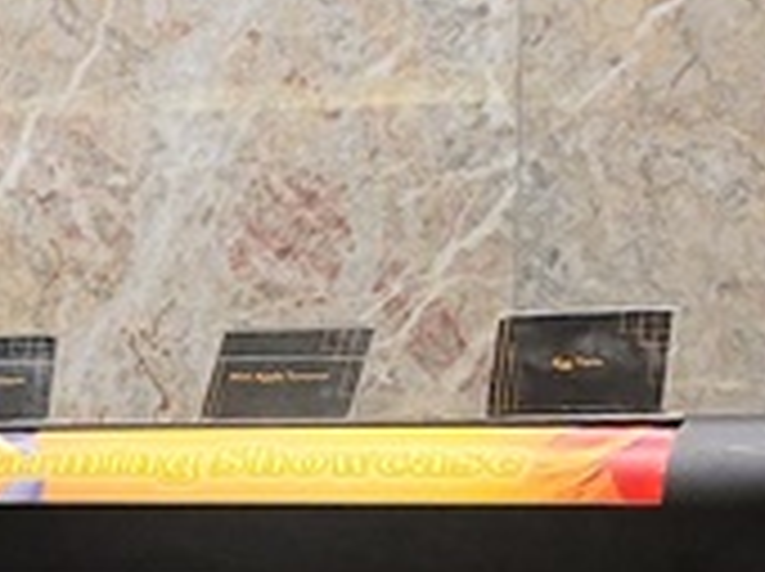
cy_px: 613
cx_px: -1300
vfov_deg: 9.6
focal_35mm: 153
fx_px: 3376
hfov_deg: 10.4
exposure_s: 1/50
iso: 200
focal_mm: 5.4
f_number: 1.8
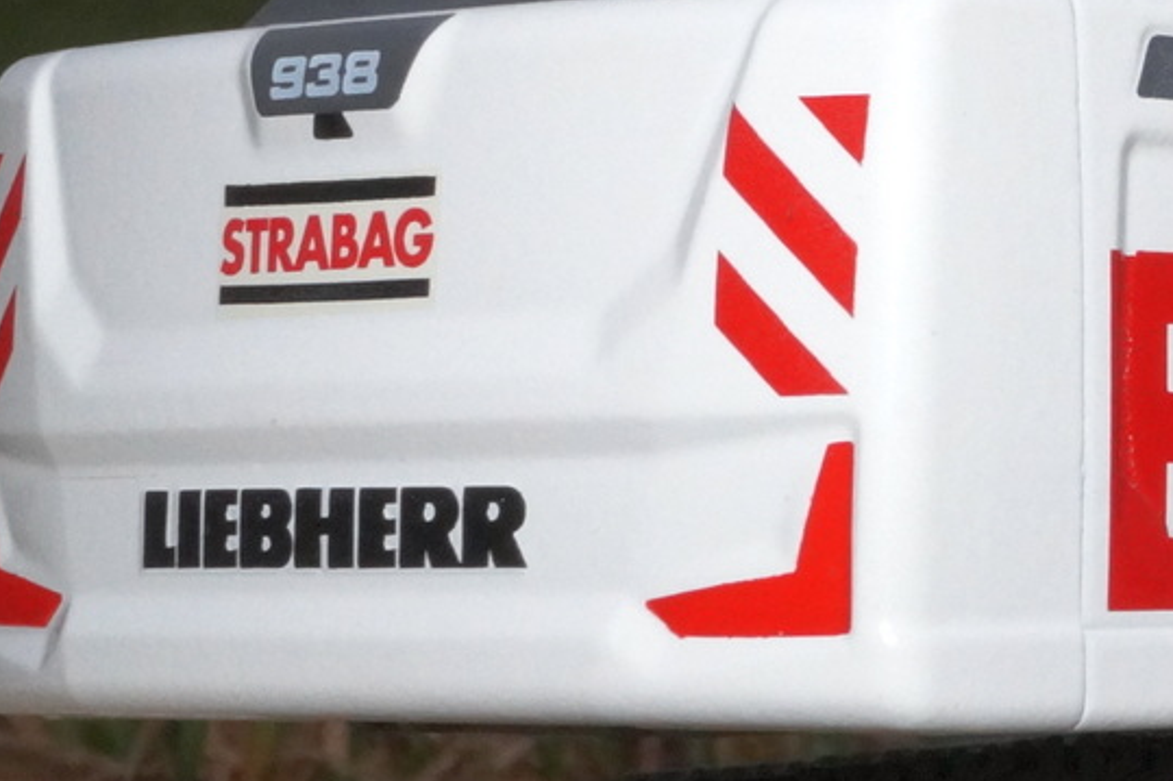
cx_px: 1576
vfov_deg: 7.0
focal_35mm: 195
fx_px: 6347
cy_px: 219
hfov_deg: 10.3
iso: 800
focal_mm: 35
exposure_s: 1/60
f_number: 25
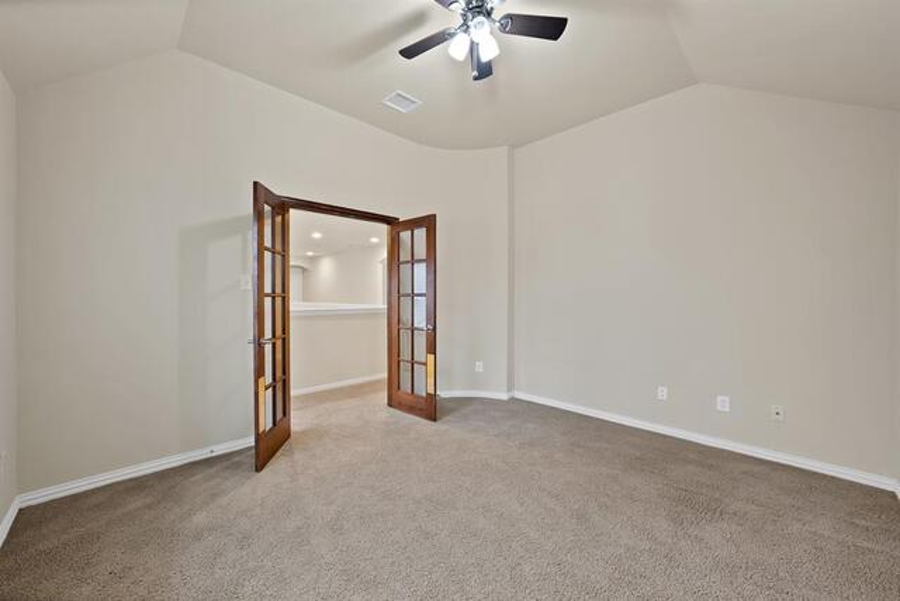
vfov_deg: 90.0
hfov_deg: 112.6
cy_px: 300
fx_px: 300
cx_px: 450
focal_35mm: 12
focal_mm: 12
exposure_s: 1/1.25
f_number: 9
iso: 640
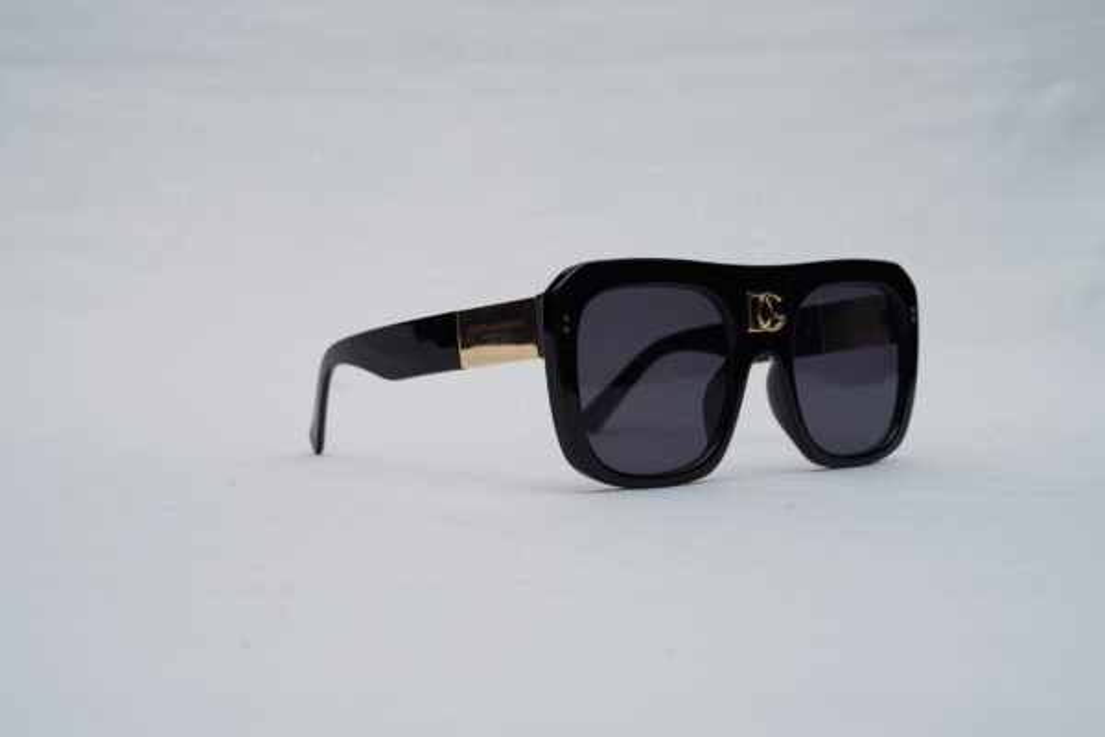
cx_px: 552
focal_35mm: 50
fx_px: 1535
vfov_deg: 27.0
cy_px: 368
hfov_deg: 39.6
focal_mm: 50
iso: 100
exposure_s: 1/160
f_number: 9
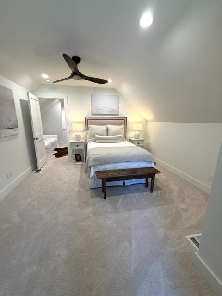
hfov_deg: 85.7
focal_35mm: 14
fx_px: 120
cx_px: 111
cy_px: 148
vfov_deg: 102.1
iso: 200
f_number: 2.2
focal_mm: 2.22
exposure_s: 1/120
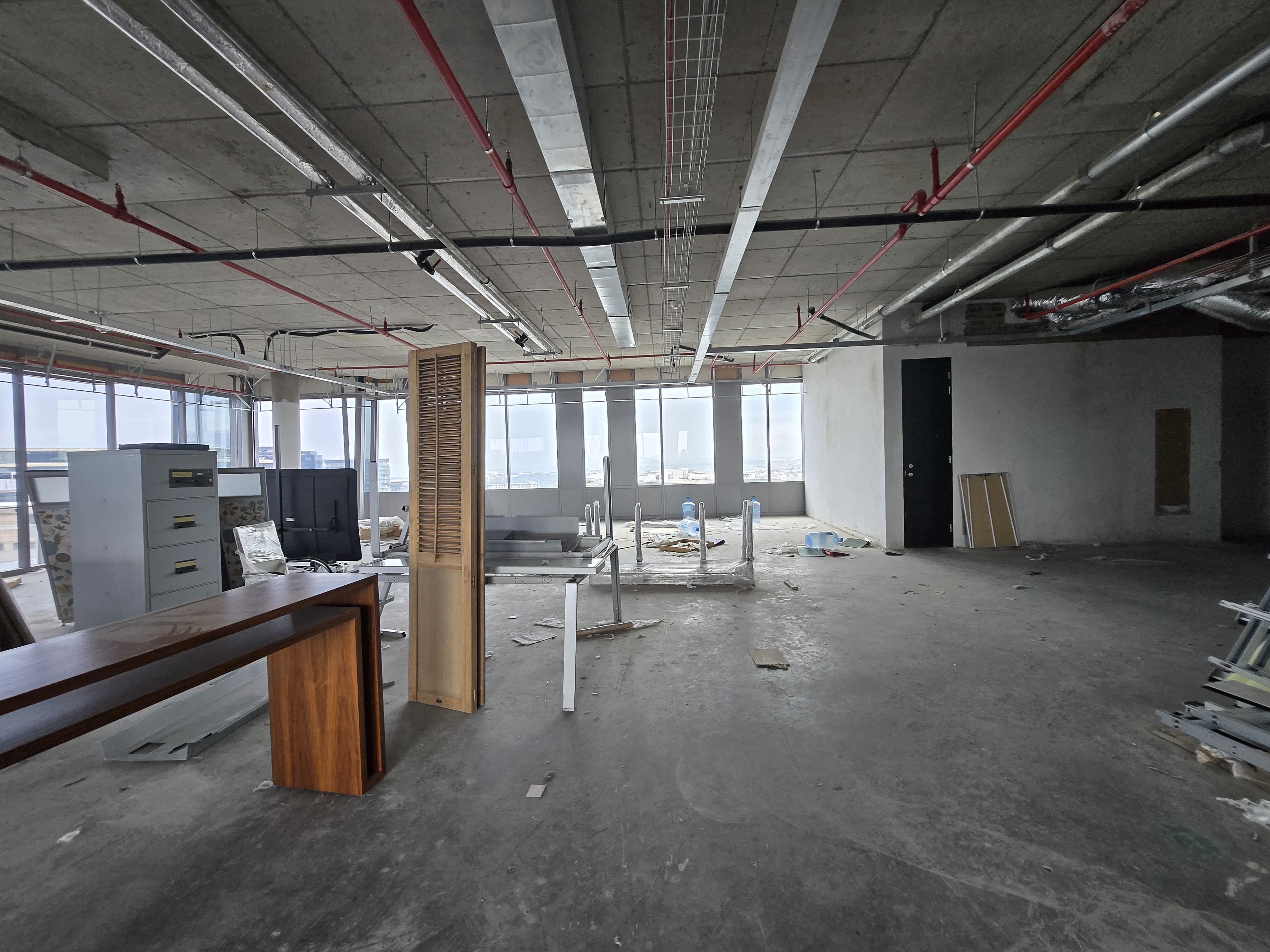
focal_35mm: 13
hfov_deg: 106.2
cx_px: 635
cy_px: 476
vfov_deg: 89.9
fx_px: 477
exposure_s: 1/50
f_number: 2.2
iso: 100
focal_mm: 1.7
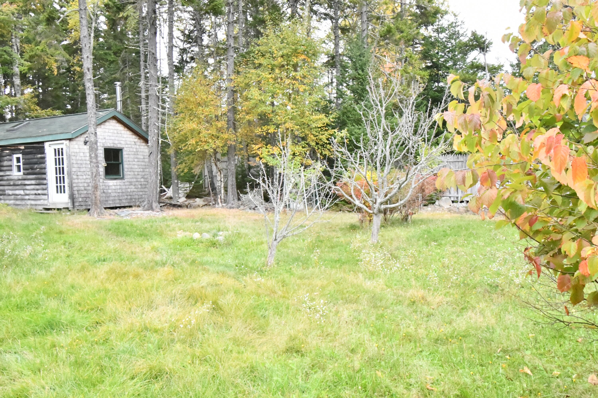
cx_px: 299
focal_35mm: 30
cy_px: 199
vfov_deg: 43.6
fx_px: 498
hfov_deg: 62.0
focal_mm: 20
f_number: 20
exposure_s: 1/160
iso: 10000
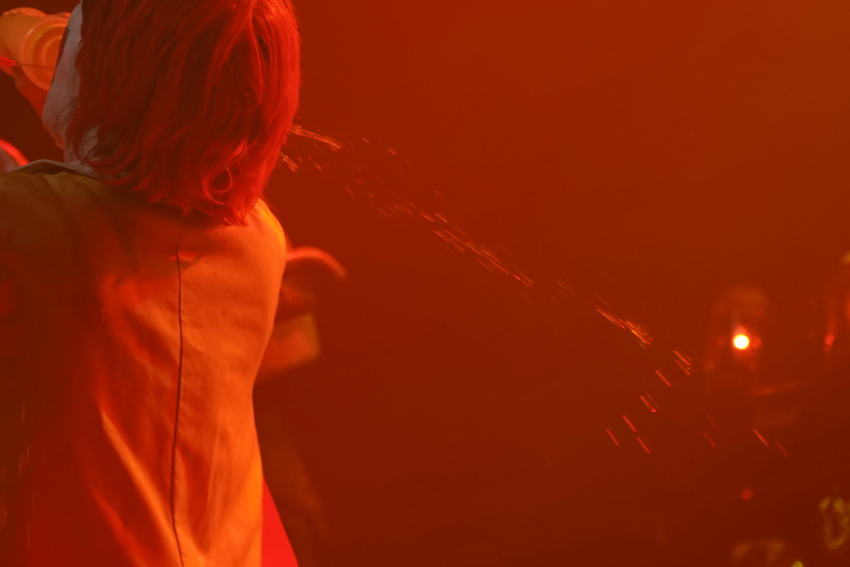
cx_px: 20
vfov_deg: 7.6
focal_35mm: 180
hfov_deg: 11.3
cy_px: 22
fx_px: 4249
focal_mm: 86
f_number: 4
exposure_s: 1/160
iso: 2000
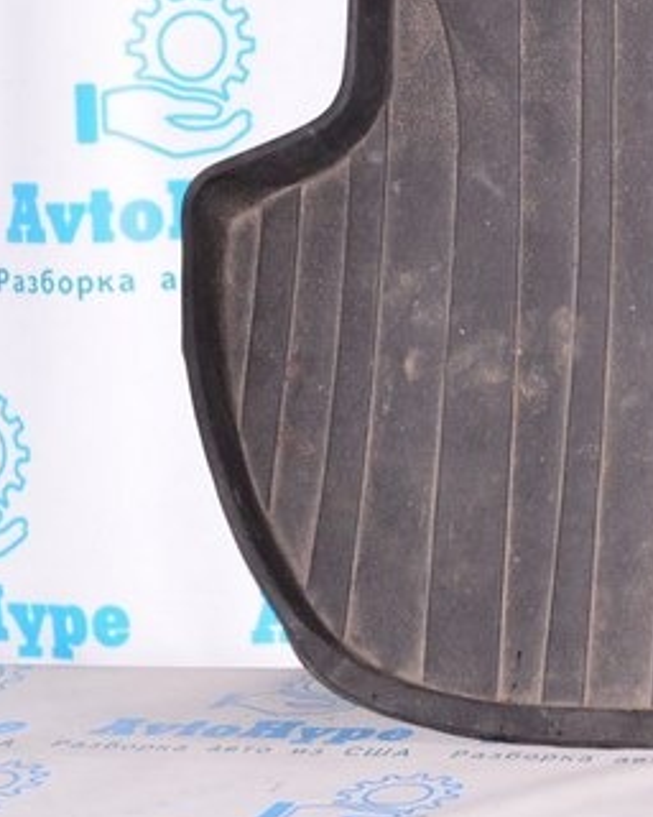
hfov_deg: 13.1
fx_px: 2609
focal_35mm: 108
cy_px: 29
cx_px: 1133
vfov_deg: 17.4
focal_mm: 24
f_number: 8
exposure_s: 1/160
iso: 1600
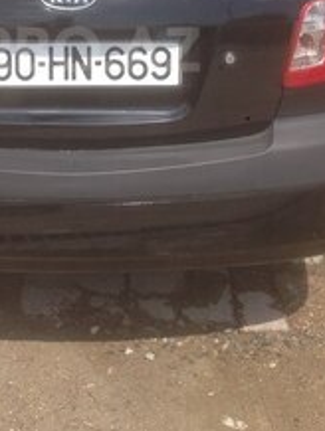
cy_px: 49
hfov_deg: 19.4
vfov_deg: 25.2
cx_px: 48
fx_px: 937
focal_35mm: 75
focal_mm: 4.12
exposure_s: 1/1043
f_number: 2.4
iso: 50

--*--

Activity:
Please reproduce the lines exactly from the one containing "hfov_deg: 13.1" through the last line of the data above, and keep the pictures out.

Response to this task:
hfov_deg: 13.1
fx_px: 2609
focal_35mm: 108
cy_px: 29
cx_px: 1133
vfov_deg: 17.4
focal_mm: 24
f_number: 8
exposure_s: 1/160
iso: 1600
cy_px: 49
hfov_deg: 19.4
vfov_deg: 25.2
cx_px: 48
fx_px: 937
focal_35mm: 75
focal_mm: 4.12
exposure_s: 1/1043
f_number: 2.4
iso: 50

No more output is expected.